• [What you will do]
The word "Courtyard" marks the lines to find; copy every such line from the data below.

• [Material supplied]
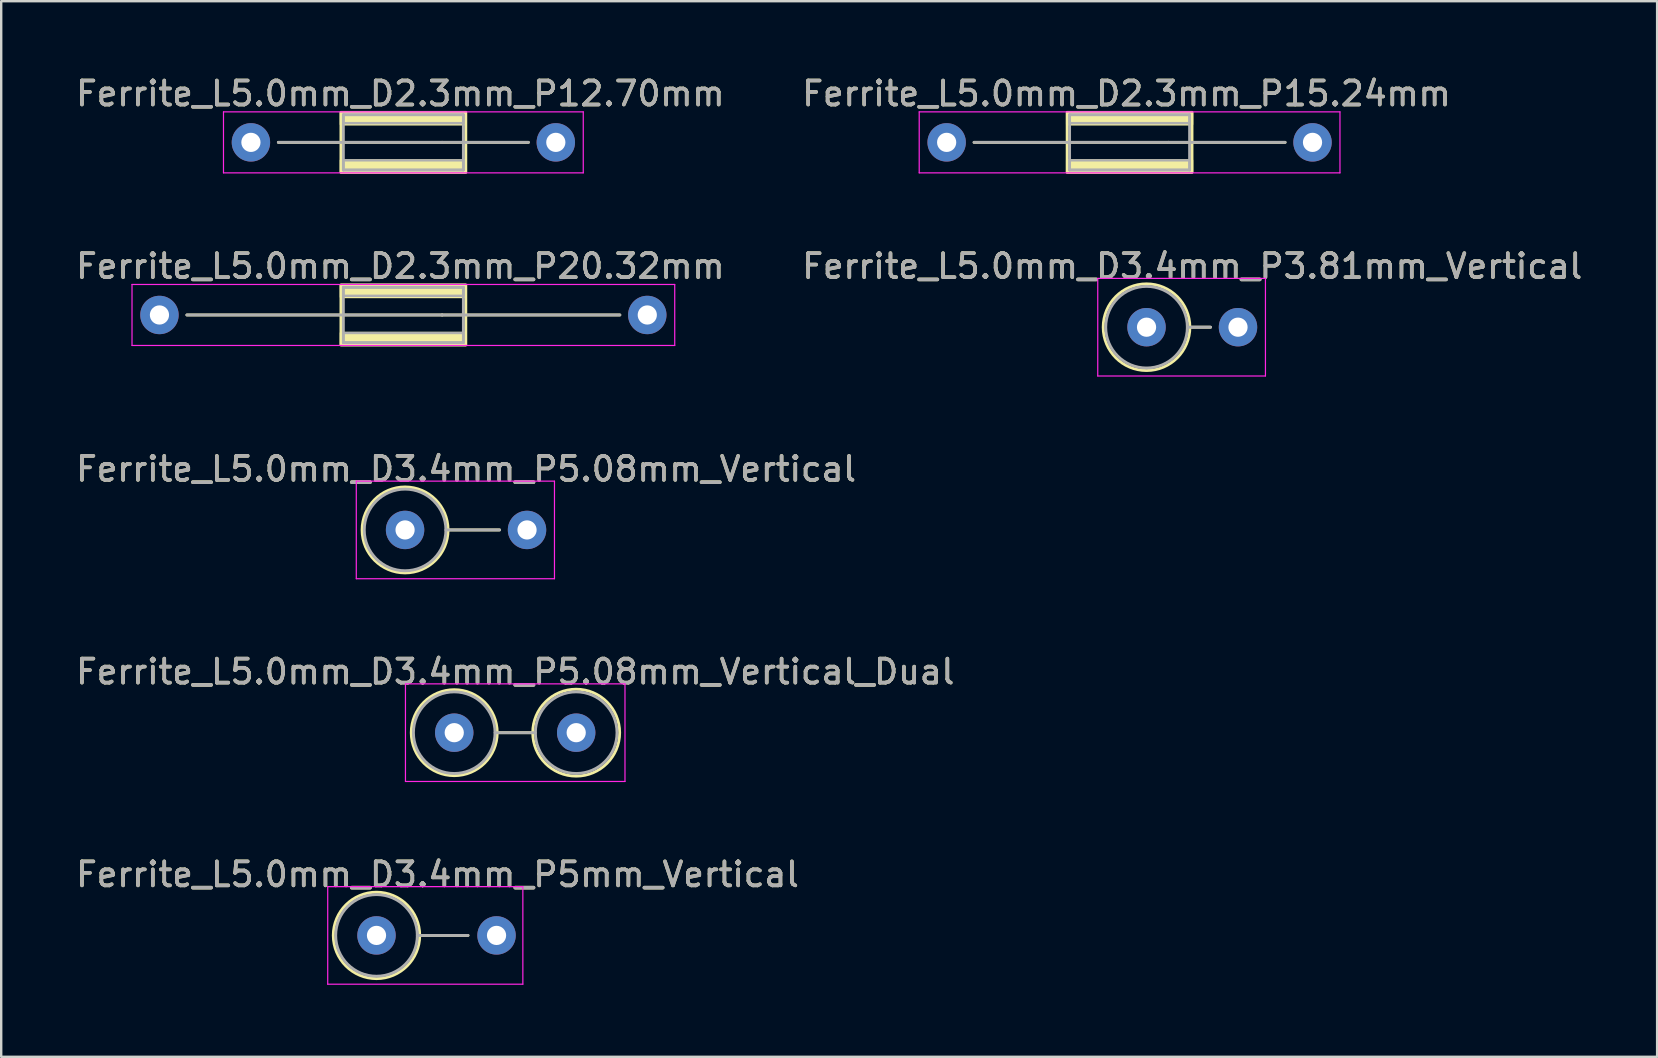
<source format=kicad_pcb>
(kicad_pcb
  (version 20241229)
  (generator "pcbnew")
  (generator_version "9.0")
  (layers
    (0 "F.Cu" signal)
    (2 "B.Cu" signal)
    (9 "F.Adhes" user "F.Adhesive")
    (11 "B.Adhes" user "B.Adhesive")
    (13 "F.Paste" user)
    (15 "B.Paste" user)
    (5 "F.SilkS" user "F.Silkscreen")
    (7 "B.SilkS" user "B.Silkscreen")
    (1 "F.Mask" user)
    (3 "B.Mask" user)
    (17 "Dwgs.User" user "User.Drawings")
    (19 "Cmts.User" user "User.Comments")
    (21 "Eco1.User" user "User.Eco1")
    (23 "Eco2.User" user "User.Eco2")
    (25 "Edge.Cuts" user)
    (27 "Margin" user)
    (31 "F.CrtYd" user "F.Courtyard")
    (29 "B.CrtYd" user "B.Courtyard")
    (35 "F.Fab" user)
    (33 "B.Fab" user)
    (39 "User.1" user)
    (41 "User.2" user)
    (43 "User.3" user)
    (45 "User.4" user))
  (footprint "Ferrite_L5.0mm_D2.3mm_P15.24mm"
    (layer "F.Cu")
    (at 36.382 2.88)
    (property "Reference" "Ferrite_L5.0mm_D2.3mm_P15.24mm" (at 7.493 -2.032 0) (layer "F.SilkS") (effects (font (size 1 1) (thickness 0.15))))
    (fp_line (start 9.234 0.000002) (end 1.143 0) (stroke (width 0.12) (type solid)) (layer "F.SilkS"))
    (fp_line (start 9.234 0.000002) (end 14.097 0) (stroke (width 0.12) (type solid)) (layer "F.SilkS"))
    (fp_rect (start 5.02 -1.25) (end 10.22 1.25) (stroke (width 0.12) (type solid)) (fill no) (layer "F.SilkS"))
    (fp_poly (pts (xy 5.02 0.75) (xy 10.22 0.75) (xy 10.22 1.25) (xy 5.02 1.25)) (stroke (width 0.1) (type solid)) (fill yes) (layer "F.SilkS"))
    (fp_poly (pts (xy 10.22 -0.75) (xy 5.02 -0.75) (xy 5.02 -1.25) (xy 10.22 -1.25)) (stroke (width 0.1) (type solid)) (fill yes) (layer "F.SilkS"))
    (fp_line (start -1.143 -1.27) (end 16.383 -1.27) (stroke (width 0.05) (type solid)) (layer "F.CrtYd"))
    (fp_line (start -1.143 1.27) (end -1.143 -1.27) (stroke (width 0.05) (type solid)) (layer "F.CrtYd"))
    (fp_line (start 16.383 -1.27) (end 16.383 1.27) (stroke (width 0.05) (type solid)) (layer "F.CrtYd"))
    (fp_line (start 16.383 1.27) (end -1.143 1.27) (stroke (width 0.05) (type solid)) (layer "F.CrtYd"))
    (fp_line (start 5.12 -1.15) (end 10.12 -1.15) (stroke (width 0.12) (type solid)) (layer "F.Fab"))
    (fp_line (start 5.12 1.15) (end 5.12 -1.15) (stroke (width 0.12) (type solid)) (layer "F.Fab"))
    (fp_line (start 9.234 0.000002) (end 1.143 0) (stroke (width 0.12) (type solid)) (layer "F.Fab"))
    (fp_line (start 9.234 0.000002) (end 14.097 0) (stroke (width 0.12) (type solid)) (layer "F.Fab"))
    (fp_line (start 10.12 -1.15) (end 10.12 1.15) (stroke (width 0.12) (type solid)) (layer "F.Fab"))
    (fp_line (start 10.12 1.15) (end 5.12 1.15) (stroke (width 0.12) (type solid)) (layer "F.Fab"))
    (fp_poly (pts (xy 5.12 0.75) (xy 10.12 0.75) (xy 10.12 1.15) (xy 5.12 1.15)) (stroke (width 0.1) (type solid)) (fill no) (layer "F.Fab"))
    (fp_poly (pts (xy 10.12 -0.8) (xy 5.12 -0.8) (xy 5.12 -1.15) (xy 10.12 -1.15)) (stroke (width 0.1) (type solid)) (fill no) (layer "F.Fab"))
    (fp_text user "${REFERENCE}" (at 7.493 -2.031 0) (layer "F.Fab") (effects (font (size 1 1) (thickness 0.15))))
    (pad "1" thru_hole circle (at 0 0) (size 1.6 1.6) (drill 0.8) (layers "*.Cu" "*.Mask"))
    (pad "2" thru_hole circle (at 15.24 0) (size 1.6 1.6) (drill 0.8) (layers "*.Cu" "*.Mask")))
  (footprint "Ferrite_L5.0mm_D2.3mm_P20.32mm"
    (layer "F.Cu")
    (at 3.592 10.07)
    (property "Reference" "Ferrite_L5.0mm_D2.3mm_P20.32mm" (at 10.033 -2.032 0) (layer "F.SilkS") (effects (font (size 1 1) (thickness 0.15))))
    (fp_line (start 11.774 0.000002) (end 1.143 0) (stroke (width 0.12) (type solid)) (layer "F.SilkS"))
    (fp_line (start 11.774 0.000002) (end 19.177 0) (stroke (width 0.12) (type solid)) (layer "F.SilkS"))
    (fp_rect (start 7.56 -1.25) (end 12.76 1.25) (stroke (width 0.12) (type solid)) (fill no) (layer "F.SilkS"))
    (fp_poly (pts (xy 7.56 0.75) (xy 12.76 0.75) (xy 12.76 1.25) (xy 7.56 1.25)) (stroke (width 0.1) (type solid)) (fill yes) (layer "F.SilkS"))
    (fp_poly (pts (xy 12.76 -0.75) (xy 7.56 -0.75) (xy 7.56 -1.25) (xy 12.76 -1.25)) (stroke (width 0.1) (type solid)) (fill yes) (layer "F.SilkS"))
    (fp_line (start -1.143 -1.27) (end 21.463 -1.27) (stroke (width 0.05) (type solid)) (layer "F.CrtYd"))
    (fp_line (start -1.143 1.27) (end -1.143 -1.27) (stroke (width 0.05) (type solid)) (layer "F.CrtYd"))
    (fp_line (start 21.463 -1.27) (end 21.463 1.27) (stroke (width 0.05) (type solid)) (layer "F.CrtYd"))
    (fp_line (start 21.463 1.27) (end -1.143 1.27) (stroke (width 0.05) (type solid)) (layer "F.CrtYd"))
    (fp_line (start 7.66 -1.15) (end 12.66 -1.15) (stroke (width 0.12) (type solid)) (layer "F.Fab"))
    (fp_line (start 7.66 1.15) (end 7.66 -1.15) (stroke (width 0.12) (type solid)) (layer "F.Fab"))
    (fp_line (start 11.774 0.000002) (end 1.143 0) (stroke (width 0.12) (type solid)) (layer "F.Fab"))
    (fp_line (start 11.774 0.000002) (end 19.177 0) (stroke (width 0.12) (type solid)) (layer "F.Fab"))
    (fp_line (start 12.66 -1.15) (end 12.66 1.15) (stroke (width 0.12) (type solid)) (layer "F.Fab"))
    (fp_line (start 12.66 1.15) (end 7.66 1.15) (stroke (width 0.12) (type solid)) (layer "F.Fab"))
    (fp_poly (pts (xy 7.66 0.75) (xy 12.66 0.75) (xy 12.66 1.15) (xy 7.66 1.15)) (stroke (width 0.1) (type solid)) (fill no) (layer "F.Fab"))
    (fp_poly (pts (xy 12.66 -0.8) (xy 7.66 -0.8) (xy 7.66 -1.15) (xy 12.66 -1.15)) (stroke (width 0.1) (type solid)) (fill no) (layer "F.Fab"))
    (fp_text user "${REFERENCE}" (at 10.033 -2.031 0) (layer "F.Fab") (effects (font (size 1 1) (thickness 0.15))))
    (pad "1" thru_hole circle (at 0 0) (size 1.6 1.6) (drill 0.8) (layers "*.Cu" "*.Mask"))
    (pad "2" thru_hole circle (at 20.32 0) (size 1.6 1.6) (drill 0.8) (layers "*.Cu" "*.Mask")))
  (footprint "Ferrite_L5.0mm_D3.4mm_P5.08mm_Vertical_Dual"
    (layer "F.Cu")
    (at 15.871 27.469)
    (property "Reference" "Ferrite_L5.0mm_D3.4mm_P5.08mm_Vertical_Dual" (at 2.54 -2.54 0) (layer "F.SilkS") (effects (font (size 1 1) (thickness 0.15))))
    (fp_line (start 1.79 0) (end 3.27 0) (stroke (width 0.12) (type solid)) (layer "F.SilkS"))
    (fp_circle (center 0 0) (end 1.79 0) (stroke (width 0.12) (type solid)) (fill no) (layer "F.SilkS"))
    (fp_circle (center 5.08 0) (end 6.89 0) (stroke (width 0.12) (type solid)) (fill no) (layer "F.SilkS"))
    (fp_line (start -2.032 -2.032) (end 7.112 -2.032) (stroke (width 0.05) (type solid)) (layer "F.CrtYd"))
    (fp_line (start -2.032 2.032) (end -2.032 -2.032) (stroke (width 0.05) (type solid)) (layer "F.CrtYd"))
    (fp_line (start 7.112 -2.032) (end 7.112 2.032) (stroke (width 0.05) (type solid)) (layer "F.CrtYd"))
    (fp_line (start 7.112 2.032) (end -2.032 2.032) (stroke (width 0.05) (type solid)) (layer "F.CrtYd"))
    (fp_line (start 1.7 0) (end 3.38 0) (stroke (width 0.12) (type solid)) (layer "F.Fab"))
    (fp_circle (center 0 0) (end 1.7 0) (stroke (width 0.12) (type solid)) (fill no) (layer "F.Fab"))
    (fp_circle (center 5.08 0) (end 6.78 0) (stroke (width 0.12) (type solid)) (fill no) (layer "F.Fab"))
    (fp_text user "${REFERENCE}" (at 2.54 -2.539 0) (layer "F.Fab") (effects (font (size 1 1) (thickness 0.15))))
    (pad "1" thru_hole circle (at 0 0) (size 1.6 1.6) (drill 0.8) (layers "*.Cu" "*.Mask"))
    (pad "2" thru_hole circle (at 5.08 0) (size 1.6 1.6) (drill 0.8) (layers "*.Cu" "*.Mask")))
  (footprint "Ferrite_L5.0mm_D2.3mm_P12.70mm"
    (layer "F.Cu")
    (at 7.402 2.88)
    (property "Reference" "Ferrite_L5.0mm_D2.3mm_P12.70mm" (at 6.223 -2.032 0) (layer "F.SilkS") (effects (font (size 1 1) (thickness 0.15))))
    (fp_line (start 7.964 0.000002) (end 1.143 0) (stroke (width 0.12) (type solid)) (layer "F.SilkS"))
    (fp_line (start 7.964 0.000002) (end 11.557 0) (stroke (width 0.12) (type solid)) (layer "F.SilkS"))
    (fp_rect (start 3.75 -1.25) (end 8.95 1.25) (stroke (width 0.12) (type solid)) (fill no) (layer "F.SilkS"))
    (fp_poly (pts (xy 3.75 0.75) (xy 8.95 0.75) (xy 8.95 1.25) (xy 3.75 1.25)) (stroke (width 0.1) (type solid)) (fill yes) (layer "F.SilkS"))
    (fp_poly (pts (xy 8.95 -0.75) (xy 3.75 -0.75) (xy 3.75 -1.25) (xy 8.95 -1.25)) (stroke (width 0.1) (type solid)) (fill yes) (layer "F.SilkS"))
    (fp_line (start -1.143 -1.27) (end 13.843 -1.27) (stroke (width 0.05) (type solid)) (layer "F.CrtYd"))
    (fp_line (start -1.143 1.27) (end -1.143 -1.27) (stroke (width 0.05) (type solid)) (layer "F.CrtYd"))
    (fp_line (start 13.843 -1.27) (end 13.843 1.27) (stroke (width 0.05) (type solid)) (layer "F.CrtYd"))
    (fp_line (start 13.843 1.27) (end -1.143 1.27) (stroke (width 0.05) (type solid)) (layer "F.CrtYd"))
    (fp_line (start 3.85 -1.15) (end 8.85 -1.15) (stroke (width 0.12) (type solid)) (layer "F.Fab"))
    (fp_line (start 3.85 1.15) (end 3.85 -1.15) (stroke (width 0.12) (type solid)) (layer "F.Fab"))
    (fp_line (start 7.964 0.000002) (end 1.143 0) (stroke (width 0.12) (type solid)) (layer "F.Fab"))
    (fp_line (start 7.964 0.000002) (end 11.557 0) (stroke (width 0.12) (type solid)) (layer "F.Fab"))
    (fp_line (start 8.85 -1.15) (end 8.85 1.15) (stroke (width 0.12) (type solid)) (layer "F.Fab"))
    (fp_line (start 8.85 1.15) (end 3.85 1.15) (stroke (width 0.12) (type solid)) (layer "F.Fab"))
    (fp_poly (pts (xy 3.85 0.75) (xy 8.85 0.75) (xy 8.85 1.15) (xy 3.85 1.15)) (stroke (width 0.1) (type solid)) (fill no) (layer "F.Fab"))
    (fp_poly (pts (xy 8.85 -0.8) (xy 3.85 -0.8) (xy 3.85 -1.15) (xy 8.85 -1.15)) (stroke (width 0.1) (type solid)) (fill no) (layer "F.Fab"))
    (fp_text user "${REFERENCE}" (at 6.223 -2.031 0) (layer "F.Fab") (effects (font (size 1 1) (thickness 0.15))))
    (pad "1" thru_hole circle (at 0 0) (size 1.6 1.6) (drill 0.8) (layers "*.Cu" "*.Mask"))
    (pad "2" thru_hole circle (at 12.7 0) (size 1.6 1.6) (drill 0.8) (layers "*.Cu" "*.Mask")))
  (footprint "Ferrite_L5.0mm_D3.4mm_P5.08mm_Vertical"
    (layer "F.Cu")
    (at 13.823 19.024)
    (property "Reference" "Ferrite_L5.0mm_D3.4mm_P5.08mm_Vertical" (at 2.54 -2.54 0) (layer "F.SilkS") (effects (font (size 1 1) (thickness 0.15))))
    (fp_line (start 1.79 0) (end 3.937 0) (stroke (width 0.12) (type solid)) (layer "F.SilkS"))
    (fp_circle (center 0 0) (end 1.79 0) (stroke (width 0.12) (type solid)) (fill no) (layer "F.SilkS"))
    (fp_line (start -2.032 -2.032) (end 6.223 -2.032) (stroke (width 0.05) (type solid)) (layer "F.CrtYd"))
    (fp_line (start -2.032 2.032) (end -2.032 -2.032) (stroke (width 0.05) (type solid)) (layer "F.CrtYd"))
    (fp_line (start 6.223 -2.032) (end 6.223 2.032) (stroke (width 0.05) (type solid)) (layer "F.CrtYd"))
    (fp_line (start 6.223 2.032) (end -2.032 2.032) (stroke (width 0.05) (type solid)) (layer "F.CrtYd"))
    (fp_line (start 1.7 0) (end 3.937 0) (stroke (width 0.12) (type solid)) (layer "F.Fab"))
    (fp_circle (center 0 0) (end 1.7 0) (stroke (width 0.12) (type solid)) (fill no) (layer "F.Fab"))
    (fp_text user "${REFERENCE}" (at 2.54 -2.539 0) (layer "F.Fab") (effects (font (size 1 1) (thickness 0.15))))
    (pad "1" thru_hole circle (at 0 0) (size 1.6 1.6) (drill 0.8) (layers "*.Cu" "*.Mask"))
    (pad "2" thru_hole circle (at 5.08 0) (size 1.6 1.6) (drill 0.8) (layers "*.Cu" "*.Mask")))
  (footprint "Ferrite_L5.0mm_D3.4mm_P3.81mm_Vertical"
    (layer "F.Cu")
    (at 44.708 10.579)
    (property "Reference" "Ferrite_L5.0mm_D3.4mm_P3.81mm_Vertical" (at 1.905 -2.54 0) (layer "F.SilkS") (effects (font (size 1 1) (thickness 0.15))))
    (fp_line (start 1.805 0) (end 2.667 0) (stroke (width 0.12) (type solid)) (layer "F.SilkS"))
    (fp_circle (center 0 0) (end 1.805 0) (stroke (width 0.12) (type solid)) (fill no) (layer "F.SilkS"))
    (fp_line (start -2.032 -2.032) (end 4.953 -2.032) (stroke (width 0.05) (type solid)) (layer "F.CrtYd"))
    (fp_line (start -2.032 2.032) (end -2.032 -2.032) (stroke (width 0.05) (type solid)) (layer "F.CrtYd"))
    (fp_line (start 4.953 -2.032) (end 4.953 2.032) (stroke (width 0.05) (type solid)) (layer "F.CrtYd"))
    (fp_line (start 4.953 2.032) (end -2.032 2.032) (stroke (width 0.05) (type solid)) (layer "F.CrtYd"))
    (fp_line (start 1.7 0) (end 2.667 0) (stroke (width 0.12) (type solid)) (layer "F.Fab"))
    (fp_circle (center 0 0) (end 1.7 0) (stroke (width 0.12) (type solid)) (fill no) (layer "F.Fab"))
    (fp_text user "${REFERENCE}" (at 1.905 -2.539 0) (layer "F.Fab") (effects (font (size 1 1) (thickness 0.15))))
    (pad "1" thru_hole circle (at 0 0) (size 1.6 1.6) (drill 0.8) (layers "*.Cu" "*.Mask"))
    (pad "2" thru_hole circle (at 3.81 0) (size 1.6 1.6) (drill 0.8) (layers "*.Cu" "*.Mask")))
  (footprint "Ferrite_L5.0mm_D3.4mm_P5mm_Vertical"
    (layer "F.Cu")
    (at 12.633 35.914)
    (property "Reference" "Ferrite_L5.0mm_D3.4mm_P5mm_Vertical" (at 2.54 -2.54 0) (layer "F.SilkS") (effects (font (size 1 1) (thickness 0.15))))
    (fp_line (start 1.8 0) (end 3.81 0) (stroke (width 0.12) (type solid)) (layer "F.SilkS"))
    (fp_circle (center 0 0) (end 1.8 0) (stroke (width 0.12) (type solid)) (fill no) (layer "F.SilkS"))
    (fp_line (start -2.032 -2.032) (end 6.096 -2.032) (stroke (width 0.05) (type solid)) (layer "F.CrtYd"))
    (fp_line (start -2.032 2.032) (end -2.032 -2.032) (stroke (width 0.05) (type solid)) (layer "F.CrtYd"))
    (fp_line (start 6.096 -2.032) (end 6.096 2.032) (stroke (width 0.05) (type solid)) (layer "F.CrtYd"))
    (fp_line (start 6.096 2.032) (end -2.032 2.032) (stroke (width 0.05) (type solid)) (layer "F.CrtYd"))
    (fp_line (start 1.7 0) (end 3.81 0) (stroke (width 0.12) (type solid)) (layer "F.Fab"))
    (fp_circle (center 0 0) (end 1.7 0) (stroke (width 0.12) (type solid)) (fill no) (layer "F.Fab"))
    (fp_text user "${REFERENCE}" (at 2.54 -2.539 0) (layer "F.Fab") (effects (font (size 1 1) (thickness 0.15))))
    (pad "1" thru_hole circle (at 0 0) (size 1.6 1.6) (drill 0.8) (layers "*.Cu" "*.Mask"))
    (pad "2" thru_hole circle (at 5 0) (size 1.6 1.6) (drill 0.8) (layers "*.Cu" "*.Mask")))
  (gr_rect
    (start -3 -3)
    (end 65.976 40.971)
    (stroke (width 0.1) (type default))
    (fill no)
    (layer "Edge.Cuts")))
</source>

• [Result for this task]
    (31 "F.CrtYd" user "F.Courtyard")
    (29 "B.CrtYd" user "B.Courtyard")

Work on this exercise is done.